- Problem to work on
Print all of the records below verbatim, omitting the pictures.

■ ■ ■

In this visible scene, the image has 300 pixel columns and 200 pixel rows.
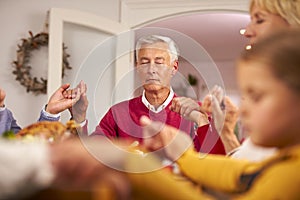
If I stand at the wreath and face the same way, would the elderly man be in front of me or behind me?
in front

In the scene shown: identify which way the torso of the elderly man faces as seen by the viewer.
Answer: toward the camera

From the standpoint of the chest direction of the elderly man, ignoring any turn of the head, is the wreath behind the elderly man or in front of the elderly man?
behind

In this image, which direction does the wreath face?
toward the camera
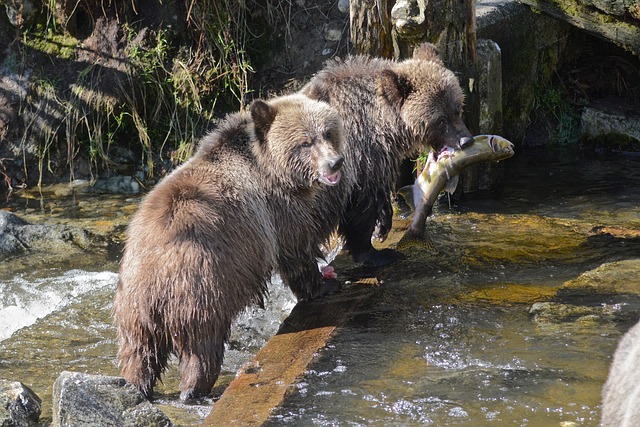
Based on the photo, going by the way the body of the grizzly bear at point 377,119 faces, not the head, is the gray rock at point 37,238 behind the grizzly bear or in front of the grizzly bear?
behind

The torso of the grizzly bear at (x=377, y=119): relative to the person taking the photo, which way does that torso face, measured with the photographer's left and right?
facing to the right of the viewer

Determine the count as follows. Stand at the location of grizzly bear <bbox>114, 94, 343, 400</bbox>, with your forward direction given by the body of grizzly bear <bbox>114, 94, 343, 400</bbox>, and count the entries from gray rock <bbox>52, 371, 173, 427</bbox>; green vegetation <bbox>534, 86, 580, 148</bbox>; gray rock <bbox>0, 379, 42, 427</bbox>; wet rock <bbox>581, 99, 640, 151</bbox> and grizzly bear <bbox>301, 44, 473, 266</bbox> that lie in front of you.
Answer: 3

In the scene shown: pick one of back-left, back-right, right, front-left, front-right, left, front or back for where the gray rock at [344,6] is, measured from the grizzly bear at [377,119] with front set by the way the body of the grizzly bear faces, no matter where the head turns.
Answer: left

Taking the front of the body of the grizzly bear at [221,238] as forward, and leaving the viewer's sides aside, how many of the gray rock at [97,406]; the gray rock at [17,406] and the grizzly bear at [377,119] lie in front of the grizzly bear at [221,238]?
1

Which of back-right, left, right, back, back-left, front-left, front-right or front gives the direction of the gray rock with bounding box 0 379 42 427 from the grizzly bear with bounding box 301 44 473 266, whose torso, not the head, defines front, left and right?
back-right

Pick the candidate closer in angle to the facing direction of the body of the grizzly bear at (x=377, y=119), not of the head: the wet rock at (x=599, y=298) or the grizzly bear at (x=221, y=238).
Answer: the wet rock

■ ■ ■

- Exercise output
In this visible scene, the image has 300 pixel columns and 200 pixel rows.
If I stand at the wreath and face the same way, would the elderly man be in front of me or behind me?
in front

In the scene shown: identify which way the torso of the elderly man faces as seen by the viewer.
Answer: toward the camera

From the standpoint of the chest direction of the elderly man, ignoring any turn of the head, is the wreath behind the elderly man or in front of the elderly man?
behind

In this image, which direction does the wreath face?
toward the camera
Based on the photo, going by the way the body of the grizzly bear at point 377,119 faces, not the head, is the gray rock at point 37,238 behind the grizzly bear or in front of the grizzly bear?
behind

The torso of the grizzly bear at (x=377, y=119): relative to the person taking the photo, which way does that torso face, measured with the photographer's left and right?
facing to the right of the viewer

Determine the count as follows. Stand at the location of grizzly bear <bbox>114, 94, 343, 400</bbox>, with your forward direction given by the body of grizzly bear <bbox>114, 94, 343, 400</bbox>, and count the entries from gray rock <bbox>52, 371, 173, 427</bbox>; green vegetation <bbox>534, 86, 580, 148</bbox>; gray rock <bbox>0, 379, 42, 427</bbox>; wet rock <bbox>581, 99, 640, 151</bbox> and grizzly bear <bbox>301, 44, 473, 266</bbox> that lie in front of you.
Answer: 3

In the scene shown: pick one of back-left, back-right, right, front-left, front-right, left, front or back for where the gray rock at [344,6] is, measured from the grizzly bear at [377,119] with front set by the way the body of the grizzly bear faces, no matter where the head turns.
Answer: left

Taking the front of the body of the grizzly bear at [221,238] as forward, and leaving the viewer's sides aside, how many of the gray rock at [97,406]; the gray rock at [17,406] and the grizzly bear at [377,119] lie in front of the grizzly bear at [221,238]?
1

Which of back-right, left, right, back, back-left, front-left, front-right or front gives the direction of the gray rock with bounding box 0 379 42 427 from the grizzly bear with bounding box 301 44 473 266, whose torso, not the head, defines front, left and right?
back-right

Pick the candidate closer in angle to the facing direction of the body of the grizzly bear at (x=377, y=119), not of the head: the wet rock at (x=599, y=298) or the grizzly bear at (x=221, y=238).
Answer: the wet rock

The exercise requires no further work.